Rewrite every line of text in the data below as a Markdown table with the columns "Row" and "Text line", numbering the rows in order and omitting blank lines. Leave the pictures out of the table.
(Beginning of SUPPLIED DATA)
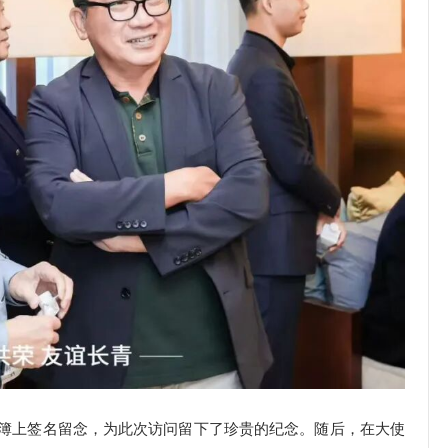
簿上签名留念，为此次访问留下了珍贵的纪念。随后，在大使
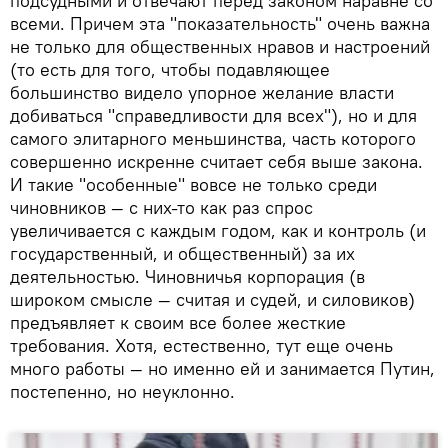
подсудными и отвечают перед законом наравне со
всеми. Причем эта "показательность" очень важна
не только для общественных нравов и настроений
(то есть для того, чтобы подавляющее
большинство видело упорное желание власти
добиваться "справедливости для всех"), но и для
самого элитарного меньшинства, часть которого
совершенно искренне считает себя выше закона.
И такие "особенные" вовсе не только среди
чиновников — с них-то как раз спрос
увеличивается с каждым годом, как и контроль (и
государственный, и общественный) за их
деятельностью. Чиновничья корпорация (в
широком смысле — считая и судей, и силовиков)
предъявляет к своим все более жесткие
требования. Хотя, естественно, тут еще очень
много работы — но именно ей и занимается Путин,
постепенно, но неуклонно.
(End of SUPPLIED DATA)
EXERCISE RESPONSE -
| Row | Text line |
|---|---|
| 1 | 簿上签名留念，为此次访问留下了珍贵的纪念。随后，在大使 |
| 2 | подсудными и отвечают перед законом наравне со |
| 3 | всеми. Причем эта "показательность" очень важна |
| 4 | не только для общественных нравов и настроений |
| 5 | (то есть для того, чтобы подавляющее |
| 6 | большинство видело упорное желание власти |
| 7 | добиваться "справедливости для всех"), но и для |
| 8 | самого элитарного меньшинства, часть которого |
| 9 | совершенно искренне считает себя выше закона. |
| 10 | И такие "особенные" вовсе не только среди |
| 11 | чиновников — с них-то как раз спрос |
| 12 | увеличивается с каждым годом, как и контроль (и |
| 13 | государственный, и общественный) за их |
| 14 | деятельностью. Чиновничья корпорация (в |
| 15 | широком смысле — считая и судей, и силовиков) |
| 16 | предъявляет к своим все более жесткие |
| 17 | требования. Хотя, естественно, тут еще очень |
| 18 | много работы — но именно ей и занимается Путин, |
| 19 | постепенно, но неуклонно. |